• The problem: Reproduce each of the following lines word for word, keeping their original order.

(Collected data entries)
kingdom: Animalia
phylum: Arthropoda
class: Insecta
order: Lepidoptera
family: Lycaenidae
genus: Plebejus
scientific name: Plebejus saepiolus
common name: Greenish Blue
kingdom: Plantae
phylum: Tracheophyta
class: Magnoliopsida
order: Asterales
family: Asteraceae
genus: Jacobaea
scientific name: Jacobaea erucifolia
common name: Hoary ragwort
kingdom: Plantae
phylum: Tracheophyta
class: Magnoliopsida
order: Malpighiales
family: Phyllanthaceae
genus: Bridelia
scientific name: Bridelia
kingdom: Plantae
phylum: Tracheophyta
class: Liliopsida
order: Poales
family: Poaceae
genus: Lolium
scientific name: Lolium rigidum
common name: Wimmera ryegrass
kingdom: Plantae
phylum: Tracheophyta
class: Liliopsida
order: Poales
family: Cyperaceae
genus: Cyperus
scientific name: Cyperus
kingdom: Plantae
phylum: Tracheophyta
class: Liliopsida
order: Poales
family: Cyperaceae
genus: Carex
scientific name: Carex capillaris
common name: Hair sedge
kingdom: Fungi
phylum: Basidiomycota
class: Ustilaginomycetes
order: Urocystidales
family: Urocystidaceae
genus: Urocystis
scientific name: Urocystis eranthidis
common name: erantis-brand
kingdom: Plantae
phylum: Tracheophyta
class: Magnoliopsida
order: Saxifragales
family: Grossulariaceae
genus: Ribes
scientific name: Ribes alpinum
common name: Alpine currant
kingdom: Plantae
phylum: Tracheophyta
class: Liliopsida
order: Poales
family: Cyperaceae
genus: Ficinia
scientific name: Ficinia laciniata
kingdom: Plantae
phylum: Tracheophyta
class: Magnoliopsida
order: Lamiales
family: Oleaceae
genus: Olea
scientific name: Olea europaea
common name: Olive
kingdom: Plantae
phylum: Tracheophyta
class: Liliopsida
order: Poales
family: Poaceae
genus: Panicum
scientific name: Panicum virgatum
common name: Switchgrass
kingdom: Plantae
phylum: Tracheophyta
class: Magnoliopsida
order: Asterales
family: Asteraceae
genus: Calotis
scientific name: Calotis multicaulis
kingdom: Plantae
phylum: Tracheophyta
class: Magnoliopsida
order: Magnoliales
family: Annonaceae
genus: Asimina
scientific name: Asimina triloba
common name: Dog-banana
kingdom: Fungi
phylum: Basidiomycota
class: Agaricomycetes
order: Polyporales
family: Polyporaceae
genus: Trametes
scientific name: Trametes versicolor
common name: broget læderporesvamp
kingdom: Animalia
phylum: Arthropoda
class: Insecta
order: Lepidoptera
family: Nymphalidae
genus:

• Written response:
kingdom: Animalia
phylum: Arthropoda
class: Insecta
order: Lepidoptera
family: Lycaenidae
genus: Plebejus
scientific name: Plebejus saepiolus
common name: Greenish Blue
kingdom: Plantae
phylum: Tracheophyta
class: Magnoliopsida
order: Asterales
family: Asteraceae
genus: Jacobaea
scientific name: Jacobaea erucifolia
common name: Hoary ragwort
kingdom: Plantae
phylum: Tracheophyta
class: Magnoliopsida
order: Malpighiales
family: Phyllanthaceae
genus: Bridelia
scientific name: Bridelia
kingdom: Plantae
phylum: Tracheophyta
class: Liliopsida
order: Poales
family: Poaceae
genus: Lolium
scientific name: Lolium rigidum
common name: Wimmera ryegrass
kingdom: Plantae
phylum: Tracheophyta
class: Liliopsida
order: Poales
family: Cyperaceae
genus: Cyperus
scientific name: Cyperus
kingdom: Plantae
phylum: Tracheophyta
class: Liliopsida
order: Poales
family: Cyperaceae
genus: Carex
scientific name: Carex capillaris
common name: Hair sedge
kingdom: Fungi
phylum: Basidiomycota
class: Ustilaginomycetes
order: Urocystidales
family: Urocystidaceae
genus: Urocystis
scientific name: Urocystis eranthidis
common name: erantis-brand
kingdom: Plantae
phylum: Tracheophyta
class: Magnoliopsida
order: Saxifragales
family: Grossulariaceae
genus: Ribes
scientific name: Ribes alpinum
common name: Alpine currant
kingdom: Plantae
phylum: Tracheophyta
class: Liliopsida
order: Poales
family: Cyperaceae
genus: Ficinia
scientific name: Ficinia laciniata
kingdom: Plantae
phylum: Tracheophyta
class: Magnoliopsida
order: Lamiales
family: Oleaceae
genus: Olea
scientific name: Olea europaea
common name: Olive
kingdom: Plantae
phylum: Tracheophyta
class: Liliopsida
order: Poales
family: Poaceae
genus: Panicum
scientific name: Panicum virgatum
common name: Switchgrass
kingdom: Plantae
phylum: Tracheophyta
class: Magnoliopsida
order: Asterales
family: Asteraceae
genus: Calotis
scientific name: Calotis multicaulis
kingdom: Plantae
phylum: Tracheophyta
class: Magnoliopsida
order: Magnoliales
family: Annonaceae
genus: Asimina
scientific name: Asimina triloba
common name: Dog-banana
kingdom: Fungi
phylum: Basidiomycota
class: Agaricomycetes
order: Polyporales
family: Polyporaceae
genus: Trametes
scientific name: Trametes versicolor
common name: broget læderporesvamp
kingdom: Animalia
phylum: Arthropoda
class: Insecta
order: Lepidoptera
family: Nymphalidae
genus:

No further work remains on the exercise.